◆ **PROBLEM DESCRIPTION**
For the records below, print the lines from the line with "Rejestracja" through the line with "Loteriada 2026" exactly as written; include both end lines and exclude the rest.

◆ **DATASET CONTENT**
*** Begin section ***
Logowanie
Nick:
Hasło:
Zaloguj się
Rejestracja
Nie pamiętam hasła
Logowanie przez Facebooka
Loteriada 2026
*** End section ***
*** Begin section ***
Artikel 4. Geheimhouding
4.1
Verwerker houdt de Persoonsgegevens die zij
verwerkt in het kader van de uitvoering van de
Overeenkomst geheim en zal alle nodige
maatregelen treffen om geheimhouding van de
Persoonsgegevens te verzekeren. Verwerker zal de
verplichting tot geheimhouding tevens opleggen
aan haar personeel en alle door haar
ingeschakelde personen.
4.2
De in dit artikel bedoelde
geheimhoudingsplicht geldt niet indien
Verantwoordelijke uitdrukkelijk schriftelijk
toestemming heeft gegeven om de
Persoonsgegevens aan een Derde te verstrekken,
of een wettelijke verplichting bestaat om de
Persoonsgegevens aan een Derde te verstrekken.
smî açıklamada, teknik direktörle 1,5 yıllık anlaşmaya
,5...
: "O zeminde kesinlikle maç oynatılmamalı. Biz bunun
*** End section ***
◆ **RESULT OF THIS EXERCISE**
Rejestracja
Nie pamiętam hasła
Logowanie przez Facebooka
Loteriada 2026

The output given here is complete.